--- MATERIAL SHOWN ---
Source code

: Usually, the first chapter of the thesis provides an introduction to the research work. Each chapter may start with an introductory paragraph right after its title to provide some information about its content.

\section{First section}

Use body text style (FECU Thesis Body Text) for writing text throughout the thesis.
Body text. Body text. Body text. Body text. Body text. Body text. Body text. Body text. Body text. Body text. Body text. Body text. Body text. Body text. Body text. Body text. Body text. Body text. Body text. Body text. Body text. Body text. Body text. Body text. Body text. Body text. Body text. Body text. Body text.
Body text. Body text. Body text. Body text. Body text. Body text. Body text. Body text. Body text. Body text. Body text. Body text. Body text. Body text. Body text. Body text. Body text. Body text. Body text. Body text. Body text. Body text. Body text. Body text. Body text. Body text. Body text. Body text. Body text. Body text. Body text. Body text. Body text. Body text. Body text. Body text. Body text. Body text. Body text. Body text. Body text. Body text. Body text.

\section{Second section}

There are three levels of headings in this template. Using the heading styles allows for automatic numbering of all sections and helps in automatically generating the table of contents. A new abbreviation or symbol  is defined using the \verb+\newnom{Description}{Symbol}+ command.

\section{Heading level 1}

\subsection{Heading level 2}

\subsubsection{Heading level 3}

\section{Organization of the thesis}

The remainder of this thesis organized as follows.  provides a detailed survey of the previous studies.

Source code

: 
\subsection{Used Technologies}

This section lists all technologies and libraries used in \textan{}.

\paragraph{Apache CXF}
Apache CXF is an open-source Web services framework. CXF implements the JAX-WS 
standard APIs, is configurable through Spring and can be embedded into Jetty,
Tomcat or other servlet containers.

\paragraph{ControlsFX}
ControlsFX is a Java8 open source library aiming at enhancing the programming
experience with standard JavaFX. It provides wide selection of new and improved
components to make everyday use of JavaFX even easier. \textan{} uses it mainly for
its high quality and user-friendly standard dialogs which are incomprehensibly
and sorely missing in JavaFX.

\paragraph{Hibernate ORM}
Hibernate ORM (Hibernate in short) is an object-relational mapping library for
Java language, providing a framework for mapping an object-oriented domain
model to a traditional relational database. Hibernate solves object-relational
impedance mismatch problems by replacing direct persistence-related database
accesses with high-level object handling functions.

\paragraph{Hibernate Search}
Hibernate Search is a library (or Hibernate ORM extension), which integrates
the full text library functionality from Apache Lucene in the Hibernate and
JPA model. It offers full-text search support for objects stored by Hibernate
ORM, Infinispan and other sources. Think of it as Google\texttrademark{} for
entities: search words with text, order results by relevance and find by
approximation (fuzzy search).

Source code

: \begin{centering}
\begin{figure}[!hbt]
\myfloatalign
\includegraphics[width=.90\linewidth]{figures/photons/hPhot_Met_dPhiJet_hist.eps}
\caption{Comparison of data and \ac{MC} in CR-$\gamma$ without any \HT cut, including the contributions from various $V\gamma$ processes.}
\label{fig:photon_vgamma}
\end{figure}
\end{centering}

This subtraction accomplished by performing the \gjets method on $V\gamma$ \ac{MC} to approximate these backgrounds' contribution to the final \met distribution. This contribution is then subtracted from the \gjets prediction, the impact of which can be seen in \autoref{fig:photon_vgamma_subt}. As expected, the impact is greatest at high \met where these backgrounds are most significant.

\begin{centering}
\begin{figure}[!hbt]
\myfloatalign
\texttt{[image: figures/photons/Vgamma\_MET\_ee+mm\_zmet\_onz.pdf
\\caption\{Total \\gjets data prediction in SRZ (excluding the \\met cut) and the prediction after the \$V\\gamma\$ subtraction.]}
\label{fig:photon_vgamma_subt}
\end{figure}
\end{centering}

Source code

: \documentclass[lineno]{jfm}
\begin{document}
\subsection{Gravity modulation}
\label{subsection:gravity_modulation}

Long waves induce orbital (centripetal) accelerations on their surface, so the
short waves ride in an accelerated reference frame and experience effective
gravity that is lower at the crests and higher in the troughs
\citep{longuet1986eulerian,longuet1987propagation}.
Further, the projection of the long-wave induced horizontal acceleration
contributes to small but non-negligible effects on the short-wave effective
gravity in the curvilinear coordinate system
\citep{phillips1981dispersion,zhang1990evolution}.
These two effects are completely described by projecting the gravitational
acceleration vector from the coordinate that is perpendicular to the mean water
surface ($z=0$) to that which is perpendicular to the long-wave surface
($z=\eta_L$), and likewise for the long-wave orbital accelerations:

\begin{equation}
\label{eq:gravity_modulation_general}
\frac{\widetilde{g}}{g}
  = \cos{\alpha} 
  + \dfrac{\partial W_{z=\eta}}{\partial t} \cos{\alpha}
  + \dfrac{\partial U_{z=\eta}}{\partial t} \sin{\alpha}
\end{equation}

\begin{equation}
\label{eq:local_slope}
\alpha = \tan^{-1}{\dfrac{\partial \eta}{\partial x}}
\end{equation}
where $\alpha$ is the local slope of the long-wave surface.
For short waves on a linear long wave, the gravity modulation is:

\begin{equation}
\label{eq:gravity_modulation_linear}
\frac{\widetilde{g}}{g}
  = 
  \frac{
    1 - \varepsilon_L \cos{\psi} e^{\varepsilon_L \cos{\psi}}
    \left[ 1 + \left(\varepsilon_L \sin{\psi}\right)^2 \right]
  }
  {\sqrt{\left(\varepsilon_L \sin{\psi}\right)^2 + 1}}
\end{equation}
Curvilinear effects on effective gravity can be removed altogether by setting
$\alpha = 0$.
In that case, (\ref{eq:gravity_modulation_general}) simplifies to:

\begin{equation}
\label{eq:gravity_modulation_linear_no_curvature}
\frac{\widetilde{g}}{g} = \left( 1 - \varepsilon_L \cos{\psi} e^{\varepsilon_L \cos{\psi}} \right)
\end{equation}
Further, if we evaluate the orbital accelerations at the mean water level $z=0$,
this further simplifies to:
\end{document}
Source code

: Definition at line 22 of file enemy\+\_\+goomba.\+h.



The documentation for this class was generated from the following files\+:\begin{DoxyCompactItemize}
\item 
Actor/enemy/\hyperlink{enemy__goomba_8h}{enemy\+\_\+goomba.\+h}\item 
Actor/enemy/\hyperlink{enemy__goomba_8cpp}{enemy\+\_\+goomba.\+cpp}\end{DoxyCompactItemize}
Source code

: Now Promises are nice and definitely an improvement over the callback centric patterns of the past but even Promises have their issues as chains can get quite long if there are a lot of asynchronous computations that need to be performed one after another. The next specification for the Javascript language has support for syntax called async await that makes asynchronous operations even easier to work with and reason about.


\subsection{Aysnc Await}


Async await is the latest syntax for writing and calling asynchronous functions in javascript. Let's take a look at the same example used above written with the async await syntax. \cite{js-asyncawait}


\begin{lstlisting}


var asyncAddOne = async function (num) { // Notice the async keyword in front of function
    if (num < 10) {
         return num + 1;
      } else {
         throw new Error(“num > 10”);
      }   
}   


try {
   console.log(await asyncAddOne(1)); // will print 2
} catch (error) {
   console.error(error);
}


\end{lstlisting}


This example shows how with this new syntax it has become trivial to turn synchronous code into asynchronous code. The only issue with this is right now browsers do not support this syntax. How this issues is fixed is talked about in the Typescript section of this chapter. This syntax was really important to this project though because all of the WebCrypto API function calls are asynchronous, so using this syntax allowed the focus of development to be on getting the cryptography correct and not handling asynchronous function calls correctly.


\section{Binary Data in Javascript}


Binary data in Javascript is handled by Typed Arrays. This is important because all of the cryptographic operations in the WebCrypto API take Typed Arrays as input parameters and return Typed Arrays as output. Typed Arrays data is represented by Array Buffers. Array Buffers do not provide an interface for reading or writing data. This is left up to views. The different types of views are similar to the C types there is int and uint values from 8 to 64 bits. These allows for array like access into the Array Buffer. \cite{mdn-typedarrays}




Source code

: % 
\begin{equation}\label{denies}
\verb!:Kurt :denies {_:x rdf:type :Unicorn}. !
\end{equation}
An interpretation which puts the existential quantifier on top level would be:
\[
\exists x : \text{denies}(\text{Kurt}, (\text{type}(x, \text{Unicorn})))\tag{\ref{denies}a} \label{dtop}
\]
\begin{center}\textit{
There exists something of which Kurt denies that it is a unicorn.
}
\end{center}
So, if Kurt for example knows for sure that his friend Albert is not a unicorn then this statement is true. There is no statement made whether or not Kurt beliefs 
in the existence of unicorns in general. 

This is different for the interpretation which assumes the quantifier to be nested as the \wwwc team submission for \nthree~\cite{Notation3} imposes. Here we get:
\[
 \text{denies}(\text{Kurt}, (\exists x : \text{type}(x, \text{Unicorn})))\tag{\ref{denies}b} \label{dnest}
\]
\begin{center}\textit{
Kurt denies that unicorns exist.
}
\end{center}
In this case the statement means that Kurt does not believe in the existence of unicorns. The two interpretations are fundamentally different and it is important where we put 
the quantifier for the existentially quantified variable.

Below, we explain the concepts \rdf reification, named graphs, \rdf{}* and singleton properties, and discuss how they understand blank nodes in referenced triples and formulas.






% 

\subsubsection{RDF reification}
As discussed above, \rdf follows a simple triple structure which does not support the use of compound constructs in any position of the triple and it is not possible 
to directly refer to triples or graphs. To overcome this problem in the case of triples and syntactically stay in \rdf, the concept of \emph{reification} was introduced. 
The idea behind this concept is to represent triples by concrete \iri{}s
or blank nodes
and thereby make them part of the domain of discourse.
---
:: EXERCISE DETAILS ::
The expected answer is a copy of each line above containing "mapping".

:: RESULT OF THE EXERCISE ::
Hibernate ORM (Hibernate in short) is an object-relational mapping library for
Java language, providing a framework for mapping an object-oriented domain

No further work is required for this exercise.